Côté conservateurs, Sebastian Coe, ancien champion d’athlétisme, affiche son amour pour Chelsea. Coe et son ami Steve Redgrave se seraient même engagés à offrir leurs sept médailles olympiques pour voir les Blues remporter le titre en 2012. Ils ont pu garder leurs récompenses. Iain Duncan Smith, Secretary for Work and Pensions, est abonné de très longue date de White Hart Lane, le stade des Spurs. Chancelier de l’Echiquier, George Osborne a surpris tout le monde en avouant, en 2012, soutenir les Blues de Chelsea. L’ancien vice-premier ministre et ex leader des Lib-Dem, Nick Clegg affirme sa passion pour Arsenal. En 2013, lorsque le club d’Arsène Wenger a perdu en championsleague face au Bayern, il a déclaré avoir « le cœur brisé ».
Il n’est pas que les hommes qui vouent une passion au football. Ainsi, l’ancienne actrice et membre du parlement Glenda Jackson, soutien de l’ancien maire travailliste de Londres « Red » Ken Livingston, est une ardente supportrice du très peu glamour club des Tranmere Rovers. Autre membre du Parlement, élue de Manchester Central pour le Labour, Lucy Powell a le cœur qui bat pour Manchester City, le club des prolos et des rockeurs mancuniens. Leader des Greens, Natalie Bennett, bien qu’ayant joué comme gardienne de but dans sa jeunesse, souhaite pour sa part qu’on « arrête de considérer la politique comme un match de foot ». Enfin, la première ministre écossaise, Nicola Sturgeon, ne manque pas une occasion de soutenir le club d’Ayr United, une passion qui lui vient, comme souvent, de son père.
Il ne serait pas possible de finir ce tour d’horizon sans évoquer deux autres grandes personnalités politiques intimement liées au football. Ancien premier ministre travailliste après avoir été le rival et allié de Tony Blair, l’Ecossais Gordon Brown a déclaré, très jeune, sa flamme au modeste club des Raith Rovers. Il en est toujours un des actionnaires. Une histoire veut qu’il ait poussé son rôle jusqu’à, alors Chancelier de l’Echiquier, négocier un contrat avec un joueur, la nuit sur un parking. Quand son conseiller en communication lui rapporte qu’un journaliste a l’information, la seule réaction de Brown demeure « est-ce qu’il a des photos ? ».

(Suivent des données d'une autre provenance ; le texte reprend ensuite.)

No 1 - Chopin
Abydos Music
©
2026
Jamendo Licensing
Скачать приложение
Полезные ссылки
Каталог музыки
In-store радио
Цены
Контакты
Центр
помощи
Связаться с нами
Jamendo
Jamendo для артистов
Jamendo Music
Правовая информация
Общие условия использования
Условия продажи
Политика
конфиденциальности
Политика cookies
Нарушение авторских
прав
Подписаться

Mais c’est pour Ed Balls, ancien Membre du parlement travailliste et mari d’Yvette Cooper, que le père Noël a été le plus attentif cette année. Fan absolu de Norwich City, Ed a été choisi comme président du board et directeur non-exécutif de son club de cœur lundi 28 décembre. Un poste de ministre n’aurait pas fait plus plaisir à Ed.